A. It would be almost impossible to say how many women have lived longer, how many fewer cases of breast cancer have developed because of this. There’s no way to say there’s a causal relationship, but we do know there is a parallel, that the number of breast cancer cases have been in decline in parallel with the decline in the use of hormones.
While we don’t know the actual numbers of women who have been saved from suffering some of the consequences we see associated with long-term hormone therapy, we can say, by having this kind of information, we have been able to protect women from increasing their risk of developing breast cancer, stroke and heart disease.
Q. Do you believe there will ever be an effective, safe way women can relieve menopause symptoms? Or it it something that women will just have to tough out?
A. Scientists and physicians are looking at alternative ways of administering hormones, as well as looking at alternatives to hormones. There are attempts to look at whether the skin patch is safer than taking hormones orally. Some studies show that soy does help with hot flashes. Others say it doesn’t. Many other medications and substances are being studied or suggested as alternatives to hormone therapy for symptoms that women may experience with menopause.

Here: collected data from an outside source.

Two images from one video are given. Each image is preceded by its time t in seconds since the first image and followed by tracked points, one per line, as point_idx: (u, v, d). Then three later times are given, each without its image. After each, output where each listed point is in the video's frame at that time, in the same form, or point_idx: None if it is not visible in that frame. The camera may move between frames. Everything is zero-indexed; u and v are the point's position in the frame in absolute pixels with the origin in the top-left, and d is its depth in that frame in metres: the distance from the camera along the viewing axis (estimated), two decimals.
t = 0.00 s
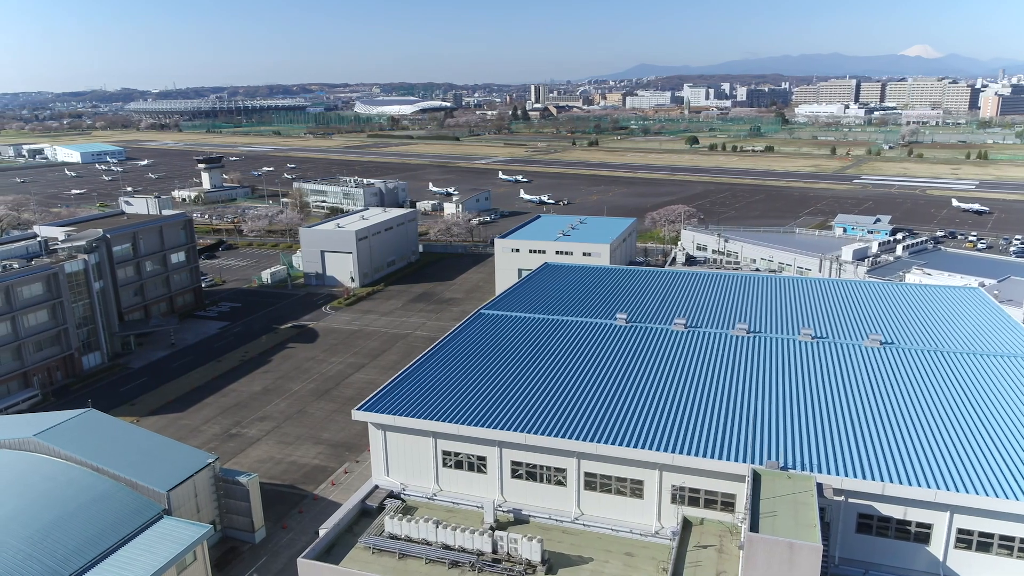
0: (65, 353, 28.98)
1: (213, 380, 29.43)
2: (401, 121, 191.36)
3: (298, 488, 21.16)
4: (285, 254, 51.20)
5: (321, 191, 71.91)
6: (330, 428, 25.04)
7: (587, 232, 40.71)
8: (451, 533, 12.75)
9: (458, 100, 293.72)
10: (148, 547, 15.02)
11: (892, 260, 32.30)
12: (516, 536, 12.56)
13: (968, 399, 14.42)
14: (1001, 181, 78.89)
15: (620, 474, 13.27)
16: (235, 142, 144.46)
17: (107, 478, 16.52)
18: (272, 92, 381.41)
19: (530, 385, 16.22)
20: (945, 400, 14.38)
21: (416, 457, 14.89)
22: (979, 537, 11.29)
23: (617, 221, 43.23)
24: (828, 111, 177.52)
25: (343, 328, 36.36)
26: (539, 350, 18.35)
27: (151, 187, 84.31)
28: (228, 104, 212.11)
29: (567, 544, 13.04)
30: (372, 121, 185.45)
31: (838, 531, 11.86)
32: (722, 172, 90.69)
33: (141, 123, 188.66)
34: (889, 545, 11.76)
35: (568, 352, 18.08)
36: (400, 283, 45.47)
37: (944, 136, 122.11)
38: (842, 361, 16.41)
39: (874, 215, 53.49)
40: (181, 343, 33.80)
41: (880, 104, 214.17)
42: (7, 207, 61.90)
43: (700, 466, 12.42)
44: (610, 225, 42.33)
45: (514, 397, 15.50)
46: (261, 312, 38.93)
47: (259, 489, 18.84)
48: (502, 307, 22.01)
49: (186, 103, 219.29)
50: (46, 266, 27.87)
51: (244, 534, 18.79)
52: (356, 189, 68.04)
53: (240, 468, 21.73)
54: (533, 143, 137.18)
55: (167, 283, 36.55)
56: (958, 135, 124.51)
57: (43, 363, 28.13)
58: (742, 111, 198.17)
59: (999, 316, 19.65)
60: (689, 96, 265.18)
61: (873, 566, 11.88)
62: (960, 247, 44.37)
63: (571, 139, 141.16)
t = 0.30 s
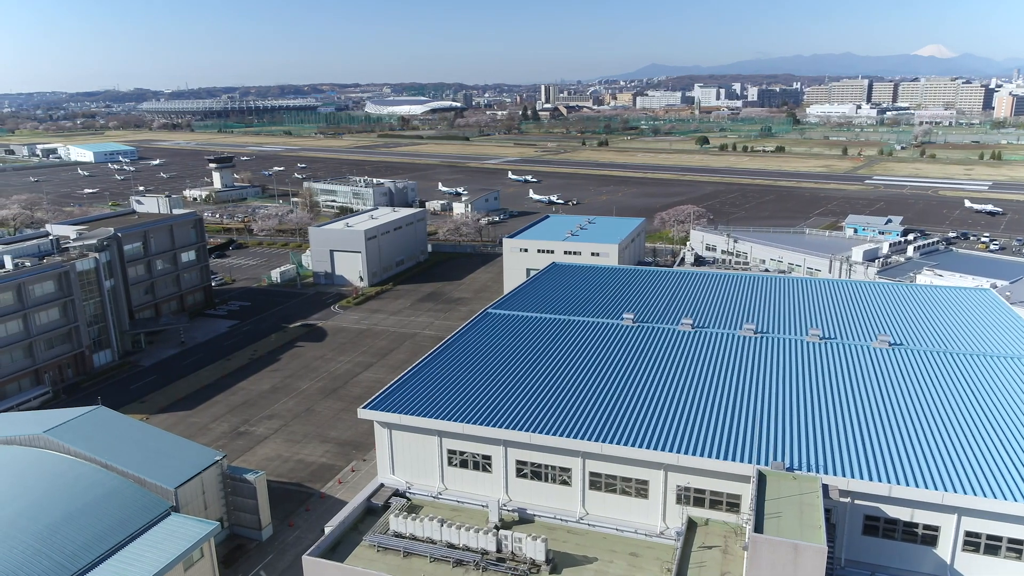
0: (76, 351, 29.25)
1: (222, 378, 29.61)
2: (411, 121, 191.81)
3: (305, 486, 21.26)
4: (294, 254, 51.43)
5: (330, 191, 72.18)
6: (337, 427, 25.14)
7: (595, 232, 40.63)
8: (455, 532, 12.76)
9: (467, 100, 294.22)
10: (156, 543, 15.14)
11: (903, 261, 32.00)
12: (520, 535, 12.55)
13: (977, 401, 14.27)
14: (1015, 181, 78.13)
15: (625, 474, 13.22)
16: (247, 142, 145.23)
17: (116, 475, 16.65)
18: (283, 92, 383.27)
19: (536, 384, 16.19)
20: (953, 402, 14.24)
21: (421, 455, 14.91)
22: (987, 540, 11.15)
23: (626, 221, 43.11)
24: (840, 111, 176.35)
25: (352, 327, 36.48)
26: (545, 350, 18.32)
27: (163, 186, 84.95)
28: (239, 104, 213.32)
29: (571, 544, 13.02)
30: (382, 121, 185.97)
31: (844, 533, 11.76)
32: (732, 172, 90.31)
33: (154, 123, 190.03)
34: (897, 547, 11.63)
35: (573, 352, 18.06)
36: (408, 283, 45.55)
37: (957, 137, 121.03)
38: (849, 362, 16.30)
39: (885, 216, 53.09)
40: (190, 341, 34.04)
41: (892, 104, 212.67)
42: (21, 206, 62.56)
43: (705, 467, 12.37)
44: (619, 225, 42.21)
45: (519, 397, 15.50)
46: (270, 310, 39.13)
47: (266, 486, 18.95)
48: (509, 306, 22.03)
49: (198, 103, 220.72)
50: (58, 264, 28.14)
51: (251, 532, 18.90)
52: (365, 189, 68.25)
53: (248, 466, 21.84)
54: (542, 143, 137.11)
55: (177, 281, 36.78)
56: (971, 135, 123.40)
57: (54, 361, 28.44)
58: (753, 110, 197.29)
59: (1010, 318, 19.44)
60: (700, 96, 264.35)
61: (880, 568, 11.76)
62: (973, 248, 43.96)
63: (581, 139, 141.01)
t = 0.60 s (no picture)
0: (87, 348, 29.53)
1: (231, 376, 29.80)
2: (421, 121, 192.18)
3: (312, 484, 21.38)
4: (304, 253, 51.68)
5: (340, 190, 72.47)
6: (345, 425, 25.24)
7: (604, 232, 40.56)
8: (460, 530, 12.80)
9: (477, 100, 294.52)
10: (163, 539, 15.27)
11: (914, 262, 31.74)
12: (525, 534, 12.56)
13: (986, 401, 14.16)
14: None
15: (630, 474, 13.20)
16: (257, 142, 145.95)
17: (124, 471, 16.81)
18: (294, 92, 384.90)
19: (542, 383, 16.19)
20: (962, 403, 14.13)
21: (427, 454, 14.96)
22: (995, 542, 11.05)
23: (635, 221, 43.01)
24: (852, 112, 175.16)
25: (360, 326, 36.61)
26: (551, 349, 18.31)
27: (175, 185, 85.54)
28: (251, 104, 214.40)
29: (576, 543, 13.00)
30: (392, 121, 186.46)
31: (849, 534, 11.68)
32: (742, 173, 89.87)
33: (166, 123, 191.25)
34: (903, 548, 11.54)
35: (581, 351, 18.05)
36: (417, 282, 45.65)
37: (971, 137, 119.90)
38: (858, 363, 16.19)
39: (896, 217, 52.67)
40: (200, 339, 34.27)
41: (904, 104, 211.14)
42: (35, 205, 63.18)
43: (711, 466, 12.32)
44: (627, 226, 42.10)
45: (525, 395, 15.52)
46: (280, 309, 39.36)
47: (274, 484, 19.07)
48: (516, 305, 22.07)
49: (210, 103, 222.03)
50: (70, 262, 28.42)
51: (258, 529, 19.02)
52: (375, 189, 68.44)
53: (255, 463, 21.98)
54: (552, 143, 136.95)
55: (188, 279, 37.05)
56: (985, 136, 122.24)
57: (66, 358, 28.71)
58: (764, 111, 196.27)
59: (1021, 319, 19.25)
60: (711, 96, 263.39)
61: (886, 570, 11.67)
62: (985, 249, 43.55)
63: (591, 139, 140.84)
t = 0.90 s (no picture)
0: (99, 345, 29.79)
1: (241, 374, 30.00)
2: (431, 121, 192.62)
3: (320, 481, 21.48)
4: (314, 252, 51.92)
5: (350, 190, 72.74)
6: (353, 423, 25.35)
7: (613, 232, 40.47)
8: (465, 528, 12.84)
9: (487, 100, 294.77)
10: (171, 535, 15.40)
11: (925, 263, 31.51)
12: (530, 532, 12.59)
13: (995, 403, 14.02)
14: None
15: (636, 473, 13.20)
16: (269, 142, 146.75)
17: (133, 467, 16.96)
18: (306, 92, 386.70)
19: (548, 382, 16.19)
20: (971, 404, 14.00)
21: (433, 451, 15.01)
22: (1003, 544, 10.96)
23: (644, 221, 42.89)
24: (864, 112, 173.84)
25: (369, 324, 36.74)
26: (557, 348, 18.33)
27: (187, 185, 86.13)
28: (263, 104, 215.54)
29: (581, 542, 13.01)
30: (403, 121, 186.95)
31: (856, 534, 11.60)
32: (753, 173, 89.47)
33: (178, 122, 192.59)
34: (910, 550, 11.46)
35: (587, 351, 18.04)
36: (426, 281, 45.75)
37: (984, 138, 118.79)
38: (865, 363, 16.09)
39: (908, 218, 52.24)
40: (210, 337, 34.50)
41: (918, 104, 209.26)
42: (49, 204, 63.91)
43: (716, 466, 12.29)
44: (636, 226, 41.99)
45: (531, 394, 15.55)
46: (290, 308, 39.56)
47: (282, 481, 19.18)
48: (523, 305, 22.09)
49: (222, 103, 223.42)
50: (82, 260, 28.70)
51: (266, 526, 19.15)
52: (385, 189, 68.65)
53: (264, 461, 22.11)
54: (562, 143, 136.84)
55: (199, 278, 37.30)
56: (999, 136, 121.09)
57: (78, 355, 28.99)
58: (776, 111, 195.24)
59: None
60: (722, 96, 262.41)
61: (893, 571, 11.59)
62: (998, 250, 43.14)
63: (601, 139, 140.66)
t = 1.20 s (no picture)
0: (110, 343, 30.07)
1: (250, 372, 30.19)
2: (442, 121, 192.97)
3: (328, 479, 21.59)
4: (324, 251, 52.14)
5: (360, 189, 73.00)
6: (362, 422, 25.47)
7: (622, 232, 40.38)
8: (471, 526, 12.91)
9: (498, 100, 294.94)
10: (180, 531, 15.56)
11: (936, 264, 31.25)
12: (536, 531, 12.63)
13: (1003, 404, 13.91)
14: None
15: (642, 472, 13.18)
16: (280, 141, 147.48)
17: (143, 463, 17.14)
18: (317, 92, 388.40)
19: (554, 382, 16.20)
20: (978, 406, 13.89)
21: (439, 450, 15.06)
22: (1010, 546, 10.86)
23: (654, 221, 42.79)
24: (877, 113, 172.40)
25: (378, 324, 36.88)
26: (564, 348, 18.34)
27: (199, 184, 86.67)
28: (274, 104, 216.58)
29: (586, 541, 13.01)
30: (414, 121, 187.39)
31: (861, 535, 11.54)
32: (764, 173, 89.00)
33: (191, 122, 193.82)
34: (916, 552, 11.39)
35: (593, 351, 18.03)
36: (435, 281, 45.83)
37: (999, 138, 117.61)
38: (872, 364, 16.00)
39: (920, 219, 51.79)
40: (221, 335, 34.75)
41: (931, 104, 207.22)
42: (63, 202, 64.60)
43: (721, 466, 12.27)
44: (646, 226, 41.88)
45: (537, 393, 15.54)
46: (300, 307, 39.75)
47: (290, 478, 19.33)
48: (531, 304, 22.09)
49: (234, 103, 224.69)
50: (94, 258, 29.04)
51: (274, 523, 19.30)
52: (395, 189, 68.85)
53: (273, 458, 22.25)
54: (572, 143, 136.69)
55: (209, 277, 37.57)
56: (1014, 136, 119.80)
57: (90, 352, 29.28)
58: (788, 111, 194.11)
59: None
60: (733, 97, 261.27)
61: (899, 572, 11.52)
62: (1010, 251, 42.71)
63: (611, 139, 140.38)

I have to hope there will come from research something that can be as effective as hormone therapy for preventing hot flashes and other symptoms of menopause. But I am concerned about attempting to ‘medicalize’ every aspect of normal transitions in the lives of women. We’re smart women and can recognize that a little effort on our part can make a big difference in our health.

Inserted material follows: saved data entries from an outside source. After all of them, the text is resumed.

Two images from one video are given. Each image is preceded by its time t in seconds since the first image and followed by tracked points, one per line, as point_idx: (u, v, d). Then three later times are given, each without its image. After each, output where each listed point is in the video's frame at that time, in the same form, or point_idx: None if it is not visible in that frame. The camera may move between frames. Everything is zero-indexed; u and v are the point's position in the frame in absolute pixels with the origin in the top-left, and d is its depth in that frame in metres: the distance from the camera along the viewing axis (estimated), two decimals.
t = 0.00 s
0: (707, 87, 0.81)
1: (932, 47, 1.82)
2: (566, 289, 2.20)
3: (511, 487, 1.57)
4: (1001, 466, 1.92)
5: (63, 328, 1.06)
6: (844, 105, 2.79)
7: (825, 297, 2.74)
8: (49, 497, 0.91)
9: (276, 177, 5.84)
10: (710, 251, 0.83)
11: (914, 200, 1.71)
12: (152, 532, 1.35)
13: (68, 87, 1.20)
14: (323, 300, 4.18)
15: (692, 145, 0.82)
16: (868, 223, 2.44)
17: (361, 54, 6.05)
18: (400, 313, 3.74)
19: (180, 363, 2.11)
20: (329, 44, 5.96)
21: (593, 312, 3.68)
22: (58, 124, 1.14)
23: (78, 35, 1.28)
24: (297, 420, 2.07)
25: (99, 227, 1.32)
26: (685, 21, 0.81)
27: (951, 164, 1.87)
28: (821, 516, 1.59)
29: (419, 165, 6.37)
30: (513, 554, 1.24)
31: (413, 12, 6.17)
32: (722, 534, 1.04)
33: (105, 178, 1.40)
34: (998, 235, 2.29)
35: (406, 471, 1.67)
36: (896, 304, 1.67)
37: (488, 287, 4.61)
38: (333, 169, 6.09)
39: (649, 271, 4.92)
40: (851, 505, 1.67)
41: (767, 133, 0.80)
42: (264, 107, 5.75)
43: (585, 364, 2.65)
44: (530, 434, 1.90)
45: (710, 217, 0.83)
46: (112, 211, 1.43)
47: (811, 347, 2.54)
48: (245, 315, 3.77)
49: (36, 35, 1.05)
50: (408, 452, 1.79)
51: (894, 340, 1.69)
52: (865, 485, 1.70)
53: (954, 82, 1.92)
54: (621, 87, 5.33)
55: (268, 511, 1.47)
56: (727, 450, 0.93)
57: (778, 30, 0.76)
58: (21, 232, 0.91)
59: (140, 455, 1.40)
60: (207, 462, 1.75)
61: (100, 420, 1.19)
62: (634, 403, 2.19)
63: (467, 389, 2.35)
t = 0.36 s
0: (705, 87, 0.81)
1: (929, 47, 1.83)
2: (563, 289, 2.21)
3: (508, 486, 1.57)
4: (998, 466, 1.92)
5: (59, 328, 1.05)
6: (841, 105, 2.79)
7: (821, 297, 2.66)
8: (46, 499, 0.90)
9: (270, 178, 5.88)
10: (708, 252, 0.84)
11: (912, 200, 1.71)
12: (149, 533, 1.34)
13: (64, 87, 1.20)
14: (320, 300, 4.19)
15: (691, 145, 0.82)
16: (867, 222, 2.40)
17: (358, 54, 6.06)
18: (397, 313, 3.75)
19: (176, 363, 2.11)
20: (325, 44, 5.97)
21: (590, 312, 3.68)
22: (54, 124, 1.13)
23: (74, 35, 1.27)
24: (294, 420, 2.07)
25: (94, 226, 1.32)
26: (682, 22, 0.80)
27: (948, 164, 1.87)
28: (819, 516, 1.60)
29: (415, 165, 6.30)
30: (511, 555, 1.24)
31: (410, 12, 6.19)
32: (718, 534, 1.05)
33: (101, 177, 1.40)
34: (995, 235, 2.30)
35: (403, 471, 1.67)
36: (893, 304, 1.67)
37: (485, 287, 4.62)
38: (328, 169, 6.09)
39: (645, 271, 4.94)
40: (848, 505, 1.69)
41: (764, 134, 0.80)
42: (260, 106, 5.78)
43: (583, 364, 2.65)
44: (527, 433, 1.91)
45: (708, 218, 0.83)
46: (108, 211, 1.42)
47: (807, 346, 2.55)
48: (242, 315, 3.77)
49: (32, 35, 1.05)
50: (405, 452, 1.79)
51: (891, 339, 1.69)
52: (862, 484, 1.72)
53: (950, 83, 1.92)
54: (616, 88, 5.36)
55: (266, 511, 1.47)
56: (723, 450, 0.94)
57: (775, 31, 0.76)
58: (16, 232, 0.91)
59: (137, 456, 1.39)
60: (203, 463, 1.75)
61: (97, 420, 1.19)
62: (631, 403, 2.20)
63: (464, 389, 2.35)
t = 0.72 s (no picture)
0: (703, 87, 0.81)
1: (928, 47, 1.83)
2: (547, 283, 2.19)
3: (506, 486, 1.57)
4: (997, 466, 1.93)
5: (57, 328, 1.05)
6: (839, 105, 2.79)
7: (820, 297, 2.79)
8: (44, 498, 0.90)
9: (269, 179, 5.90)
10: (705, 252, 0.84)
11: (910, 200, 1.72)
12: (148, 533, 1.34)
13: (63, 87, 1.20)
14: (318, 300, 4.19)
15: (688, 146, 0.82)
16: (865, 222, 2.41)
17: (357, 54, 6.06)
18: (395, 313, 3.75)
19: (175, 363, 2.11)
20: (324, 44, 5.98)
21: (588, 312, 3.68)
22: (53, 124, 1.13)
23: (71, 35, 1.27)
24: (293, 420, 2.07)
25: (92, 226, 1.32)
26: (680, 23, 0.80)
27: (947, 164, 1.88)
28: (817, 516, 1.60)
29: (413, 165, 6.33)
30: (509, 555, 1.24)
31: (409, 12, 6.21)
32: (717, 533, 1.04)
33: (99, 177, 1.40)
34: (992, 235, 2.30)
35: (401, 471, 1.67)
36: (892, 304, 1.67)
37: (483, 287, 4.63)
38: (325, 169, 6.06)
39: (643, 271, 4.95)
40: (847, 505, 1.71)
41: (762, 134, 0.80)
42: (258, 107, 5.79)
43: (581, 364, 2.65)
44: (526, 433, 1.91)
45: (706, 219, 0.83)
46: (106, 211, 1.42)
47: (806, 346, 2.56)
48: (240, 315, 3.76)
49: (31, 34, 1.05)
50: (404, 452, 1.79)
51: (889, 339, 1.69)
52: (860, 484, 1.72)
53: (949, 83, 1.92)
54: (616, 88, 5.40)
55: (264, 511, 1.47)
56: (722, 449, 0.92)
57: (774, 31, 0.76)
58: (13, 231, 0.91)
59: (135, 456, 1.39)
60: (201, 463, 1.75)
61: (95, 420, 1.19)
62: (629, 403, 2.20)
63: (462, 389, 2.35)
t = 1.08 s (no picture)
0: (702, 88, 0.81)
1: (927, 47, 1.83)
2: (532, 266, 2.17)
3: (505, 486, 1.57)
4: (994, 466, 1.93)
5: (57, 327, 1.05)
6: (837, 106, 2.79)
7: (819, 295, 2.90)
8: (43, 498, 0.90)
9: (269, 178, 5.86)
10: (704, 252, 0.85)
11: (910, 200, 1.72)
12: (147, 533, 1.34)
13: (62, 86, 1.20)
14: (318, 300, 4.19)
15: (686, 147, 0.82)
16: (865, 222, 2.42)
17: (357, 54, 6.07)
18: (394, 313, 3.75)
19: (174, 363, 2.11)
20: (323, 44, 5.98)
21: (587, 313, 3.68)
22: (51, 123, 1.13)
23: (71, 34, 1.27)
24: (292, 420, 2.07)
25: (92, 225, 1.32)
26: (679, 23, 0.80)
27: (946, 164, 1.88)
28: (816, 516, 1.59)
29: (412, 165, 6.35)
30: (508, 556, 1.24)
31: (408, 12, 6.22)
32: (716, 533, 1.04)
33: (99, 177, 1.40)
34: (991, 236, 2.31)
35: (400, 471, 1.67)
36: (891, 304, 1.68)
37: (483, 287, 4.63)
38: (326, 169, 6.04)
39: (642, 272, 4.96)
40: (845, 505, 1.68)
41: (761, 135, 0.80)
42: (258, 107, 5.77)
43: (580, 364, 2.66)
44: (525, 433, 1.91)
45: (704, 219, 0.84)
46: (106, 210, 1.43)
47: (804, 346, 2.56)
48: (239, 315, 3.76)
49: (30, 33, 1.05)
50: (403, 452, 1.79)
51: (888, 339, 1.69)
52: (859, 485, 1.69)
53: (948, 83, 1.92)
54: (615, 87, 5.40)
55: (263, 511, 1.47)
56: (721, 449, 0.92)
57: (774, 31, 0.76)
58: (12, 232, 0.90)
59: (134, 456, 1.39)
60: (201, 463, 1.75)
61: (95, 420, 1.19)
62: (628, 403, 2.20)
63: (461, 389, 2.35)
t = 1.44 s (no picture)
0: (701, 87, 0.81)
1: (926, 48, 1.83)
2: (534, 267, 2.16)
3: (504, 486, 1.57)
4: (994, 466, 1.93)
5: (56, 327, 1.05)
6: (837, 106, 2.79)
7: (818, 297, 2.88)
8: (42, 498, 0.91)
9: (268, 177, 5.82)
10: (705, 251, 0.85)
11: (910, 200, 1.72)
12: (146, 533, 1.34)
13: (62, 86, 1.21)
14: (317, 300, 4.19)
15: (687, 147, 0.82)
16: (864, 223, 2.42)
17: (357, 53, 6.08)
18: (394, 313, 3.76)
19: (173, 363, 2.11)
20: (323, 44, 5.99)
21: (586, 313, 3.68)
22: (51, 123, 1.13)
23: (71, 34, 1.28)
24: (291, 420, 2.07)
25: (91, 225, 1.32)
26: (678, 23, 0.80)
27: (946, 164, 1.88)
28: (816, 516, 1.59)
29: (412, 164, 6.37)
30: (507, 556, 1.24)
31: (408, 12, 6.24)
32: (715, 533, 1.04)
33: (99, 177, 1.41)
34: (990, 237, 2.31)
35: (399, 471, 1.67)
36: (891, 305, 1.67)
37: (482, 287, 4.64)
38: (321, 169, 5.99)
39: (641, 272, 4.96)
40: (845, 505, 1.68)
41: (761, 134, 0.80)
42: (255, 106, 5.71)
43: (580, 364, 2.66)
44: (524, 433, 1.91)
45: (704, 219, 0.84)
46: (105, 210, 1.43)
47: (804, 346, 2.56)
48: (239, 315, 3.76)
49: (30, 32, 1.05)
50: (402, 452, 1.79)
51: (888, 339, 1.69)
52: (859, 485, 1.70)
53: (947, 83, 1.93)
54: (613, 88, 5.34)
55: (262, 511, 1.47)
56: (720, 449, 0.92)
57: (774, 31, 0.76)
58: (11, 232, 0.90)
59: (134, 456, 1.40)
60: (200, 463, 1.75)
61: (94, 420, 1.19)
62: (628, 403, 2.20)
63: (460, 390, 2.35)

Perhaps I can demonstrate my thoughts by alluding to results of studies for the prevention of diabetes. Studies showed that lifestyle changes could be just as effective as taking medications in preventing the development of type 2 diabetes. We’ve learned through research that you can do as much good in preventing the onset of type 2 diabetes by changing lifestyle, watching diet and exercising and losing weight as in taking a pill. We shouldn’t want to have to take a pill for everything. If we can prevent conditions and diseases by changing our own lifestyles towards healthier living, isn’t that better?